PROBLEM TO SOLVE => In the records below, the line with "pinky mcp: (1199, 835)" opens the range and the line with "index mcp: (1116, 817)" closes it; print that range exactly and nothing else.

INPUT DATA =>
+-------+
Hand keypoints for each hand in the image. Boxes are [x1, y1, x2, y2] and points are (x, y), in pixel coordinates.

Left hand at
+-------+
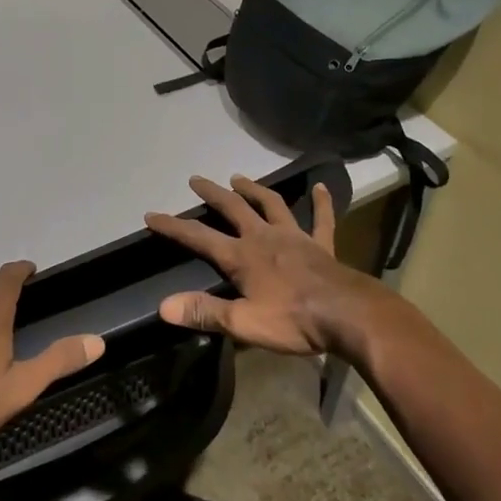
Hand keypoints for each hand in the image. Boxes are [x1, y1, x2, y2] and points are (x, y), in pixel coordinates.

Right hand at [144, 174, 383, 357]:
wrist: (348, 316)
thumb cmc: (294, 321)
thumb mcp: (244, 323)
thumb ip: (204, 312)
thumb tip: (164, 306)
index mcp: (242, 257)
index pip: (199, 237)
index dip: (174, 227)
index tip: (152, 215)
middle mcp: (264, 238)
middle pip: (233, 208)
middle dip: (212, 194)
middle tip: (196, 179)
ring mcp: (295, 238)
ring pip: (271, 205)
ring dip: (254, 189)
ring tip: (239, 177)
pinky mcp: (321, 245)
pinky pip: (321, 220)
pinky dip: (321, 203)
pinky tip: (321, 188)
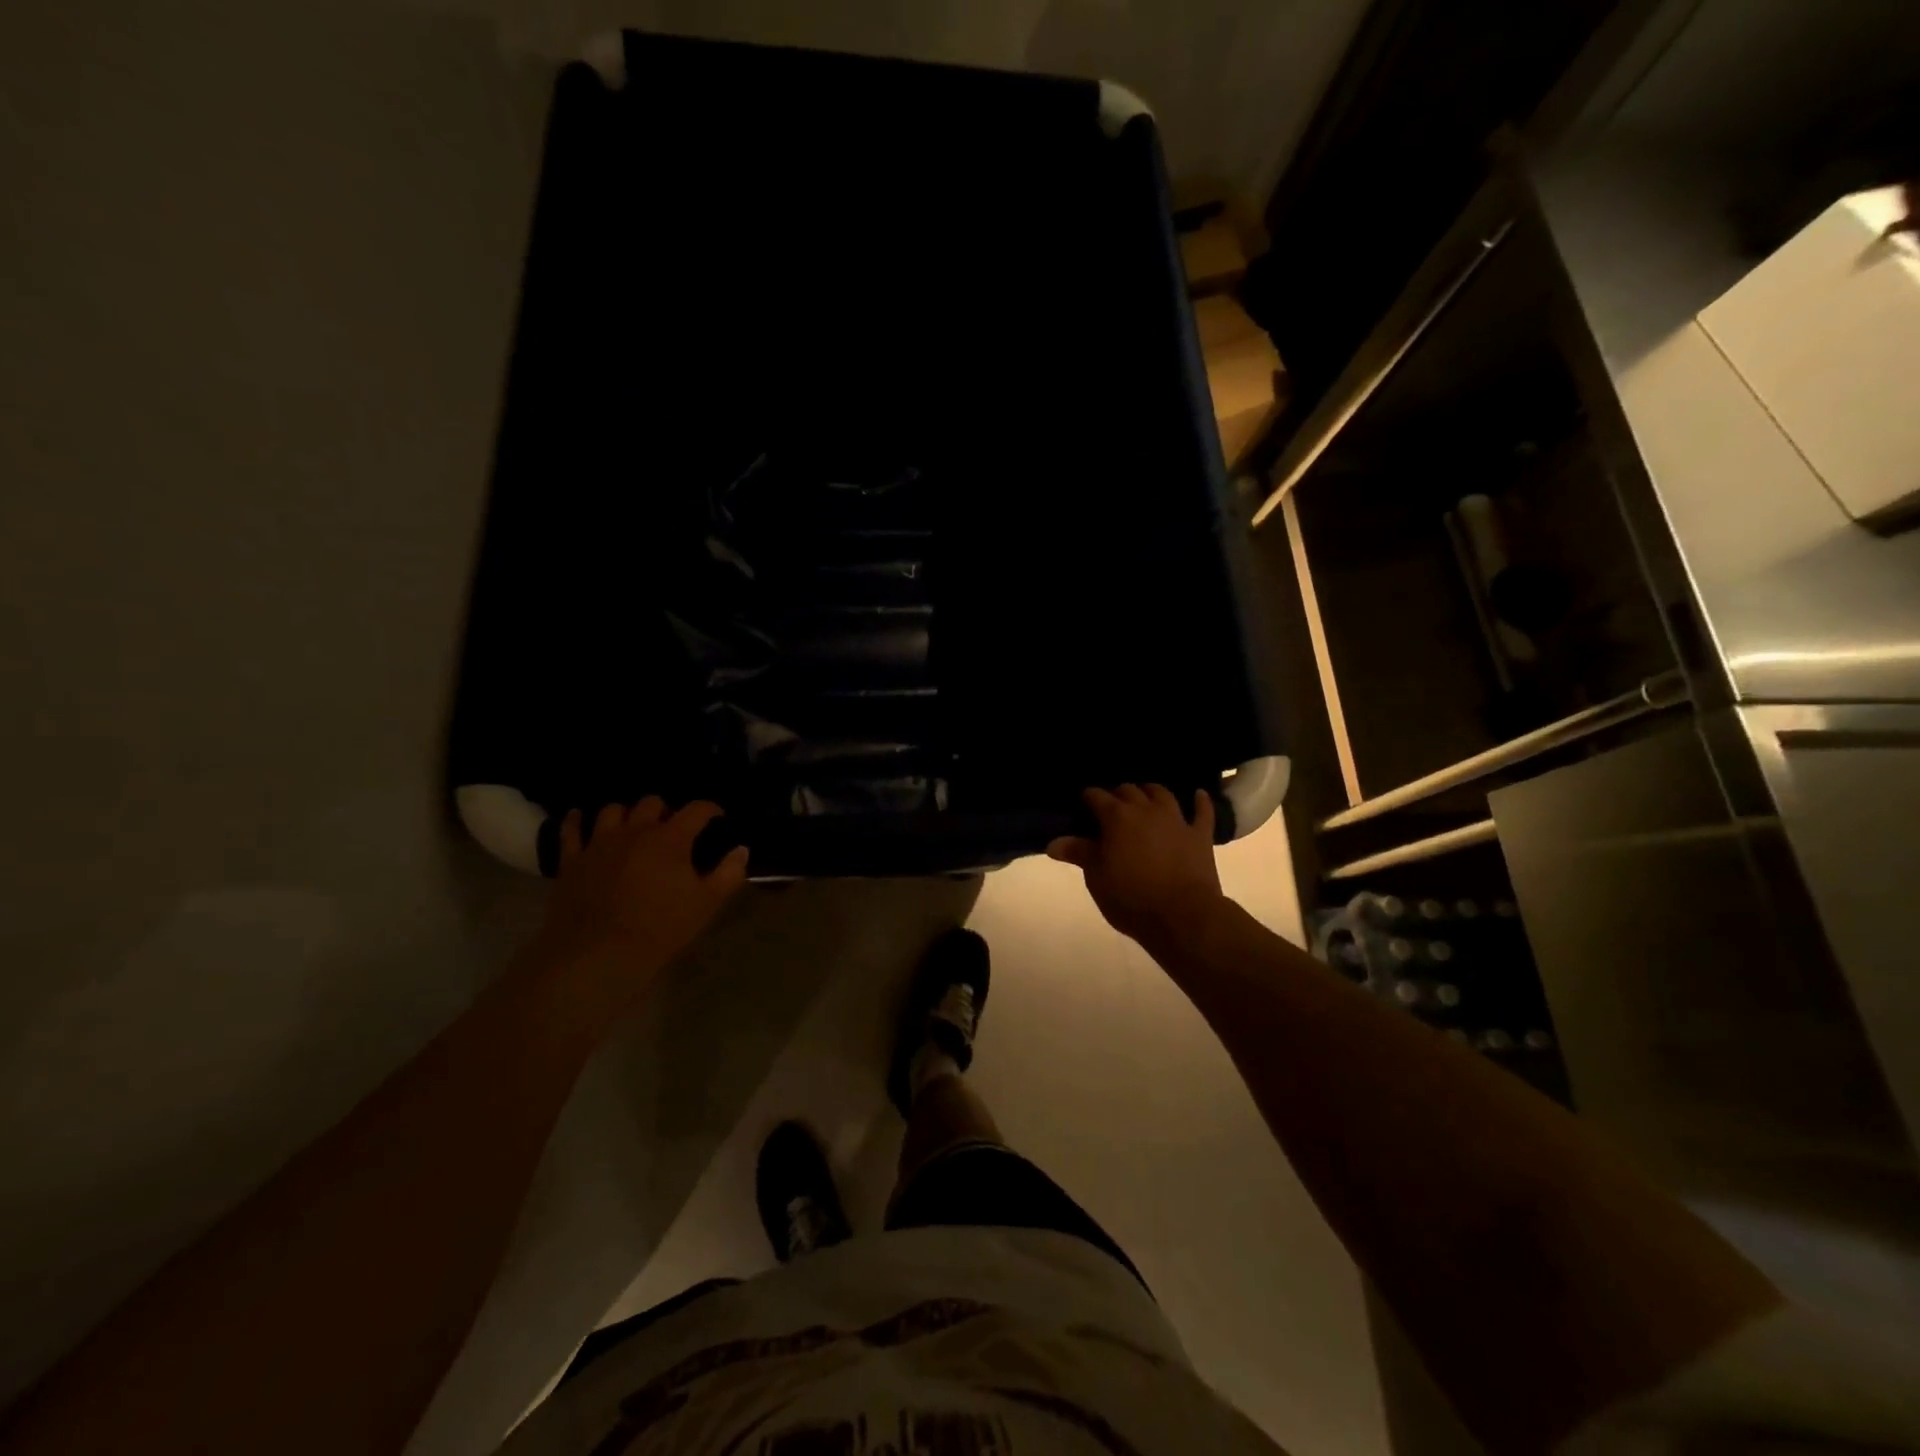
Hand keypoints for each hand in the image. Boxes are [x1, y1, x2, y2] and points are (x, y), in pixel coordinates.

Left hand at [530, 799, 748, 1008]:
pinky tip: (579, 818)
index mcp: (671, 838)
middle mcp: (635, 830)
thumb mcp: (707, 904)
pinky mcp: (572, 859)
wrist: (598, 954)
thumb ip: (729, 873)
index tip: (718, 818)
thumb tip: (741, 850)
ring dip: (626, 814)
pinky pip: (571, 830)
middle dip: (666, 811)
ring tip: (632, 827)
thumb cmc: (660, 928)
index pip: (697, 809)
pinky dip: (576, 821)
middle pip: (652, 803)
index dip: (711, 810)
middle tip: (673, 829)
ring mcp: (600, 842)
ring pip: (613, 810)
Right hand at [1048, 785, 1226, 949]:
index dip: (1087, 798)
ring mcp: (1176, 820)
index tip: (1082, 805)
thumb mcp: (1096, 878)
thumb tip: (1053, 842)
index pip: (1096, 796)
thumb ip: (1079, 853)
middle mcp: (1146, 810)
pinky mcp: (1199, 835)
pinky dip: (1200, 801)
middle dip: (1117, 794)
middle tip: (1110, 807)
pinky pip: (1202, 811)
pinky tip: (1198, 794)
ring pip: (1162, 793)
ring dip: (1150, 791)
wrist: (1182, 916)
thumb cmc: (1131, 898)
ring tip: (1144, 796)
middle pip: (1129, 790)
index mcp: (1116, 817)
+-------+
ANSWER TO THE EXERCISE =>
pinky mcp: (1199, 835)
pinky dip: (1200, 801)
middle dip: (1117, 794)
middle tip: (1110, 807)
pinky pip: (1202, 811)
pinky tip: (1198, 794)
ring pip: (1162, 793)
ring dip: (1150, 791)
wrist: (1182, 916)
thumb cmc: (1131, 898)
ring tip: (1144, 796)
middle pip: (1129, 790)
index mcp: (1116, 817)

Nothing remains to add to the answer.